● YOUR ASSIGNMENT
A faithful copy of each entry below is expected, with the images removed.

%%

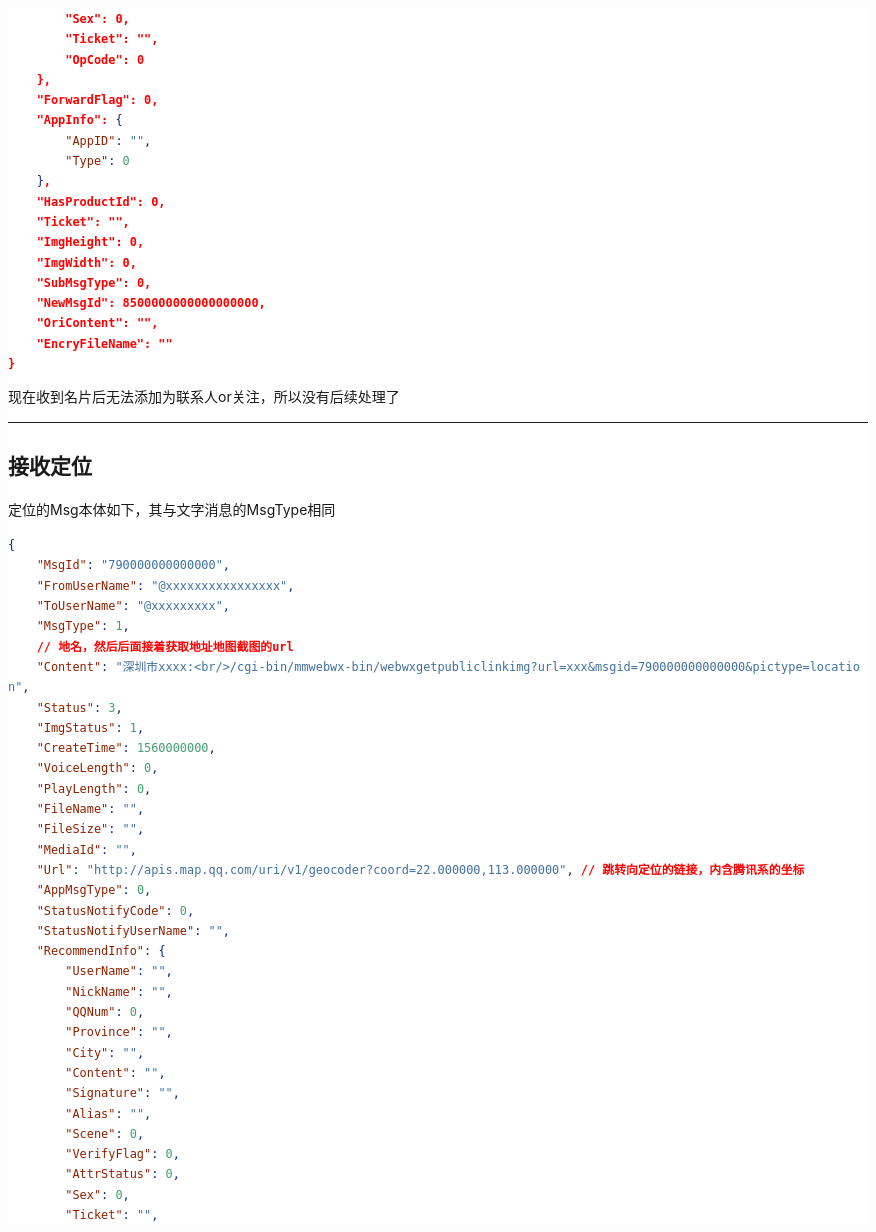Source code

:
 ``` json
        "Sex": 0,
        "Ticket": "",
        "OpCode": 0
    },
    "ForwardFlag": 0,
    "AppInfo": {
        "AppID": "",
        "Type": 0
    },
    "HasProductId": 0,
    "Ticket": "",
    "ImgHeight": 0,
    "ImgWidth": 0,
    "SubMsgType": 0,
    "NewMsgId": 8500000000000000000,
    "OriContent": "",
    "EncryFileName": ""
}
```

现在收到名片后无法添加为联系人or关注，所以没有后续处理了

---

## 接收定位

定位的Msg本体如下，其与文字消息的MsgType相同

``` json
{
    "MsgId": "790000000000000",
    "FromUserName": "@xxxxxxxxxxxxxxxx",
    "ToUserName": "@xxxxxxxxx",
    "MsgType": 1,
    // 地名，然后后面接着获取地址地图截图的url
    "Content": "深圳市xxxx:<br/>/cgi-bin/mmwebwx-bin/webwxgetpubliclinkimg?url=xxx&msgid=790000000000000&pictype=location",
    "Status": 3,
    "ImgStatus": 1,
    "CreateTime": 1560000000,
    "VoiceLength": 0,
    "PlayLength": 0,
    "FileName": "",
    "FileSize": "",
    "MediaId": "",
    "Url": "http://apis.map.qq.com/uri/v1/geocoder?coord=22.000000,113.000000", // 跳转向定位的链接，内含腾讯系的坐标
    "AppMsgType": 0,
    "StatusNotifyCode": 0,
    "StatusNotifyUserName": "",
    "RecommendInfo": {
        "UserName": "",
        "NickName": "",
        "QQNum": 0,
        "Province": "",
        "City": "",
        "Content": "",
        "Signature": "",
        "Alias": "",
        "Scene": 0,
        "VerifyFlag": 0,
        "AttrStatus": 0,
        "Sex": 0,
        "Ticket": "",
```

%%

● EXPECTED OUTPUT
Source code

:
 ``` json
        "Sex": 0,
        "Ticket": "",
        "OpCode": 0
    },
    "ForwardFlag": 0,
    "AppInfo": {
        "AppID": "",
        "Type": 0
    },
    "HasProductId": 0,
    "Ticket": "",
    "ImgHeight": 0,
    "ImgWidth": 0,
    "SubMsgType": 0,
    "NewMsgId": 8500000000000000000,
    "OriContent": "",
    "EncryFileName": ""
}
```

现在收到名片后无法添加为联系人or关注，所以没有后续处理了

---

## 接收定位

定位的Msg本体如下，其与文字消息的MsgType相同

``` json
{
    "MsgId": "790000000000000",
    "FromUserName": "@xxxxxxxxxxxxxxxx",
    "ToUserName": "@xxxxxxxxx",
    "MsgType": 1,
    // 地名，然后后面接着获取地址地图截图的url
    "Content": "深圳市xxxx:<br/>/cgi-bin/mmwebwx-bin/webwxgetpubliclinkimg?url=xxx&msgid=790000000000000&pictype=location",
    "Status": 3,
    "ImgStatus": 1,
    "CreateTime": 1560000000,
    "VoiceLength": 0,
    "PlayLength": 0,
    "FileName": "",
    "FileSize": "",
    "MediaId": "",
    "Url": "http://apis.map.qq.com/uri/v1/geocoder?coord=22.000000,113.000000", // 跳转向定位的链接，内含腾讯系的坐标
    "AppMsgType": 0,
    "StatusNotifyCode": 0,
    "StatusNotifyUserName": "",
    "RecommendInfo": {
        "UserName": "",
        "NickName": "",
        "QQNum": 0,
        "Province": "",
        "City": "",
        "Content": "",
        "Signature": "",
        "Alias": "",
        "Scene": 0,
        "VerifyFlag": 0,
        "AttrStatus": 0,
        "Sex": 0,
        "Ticket": "",
```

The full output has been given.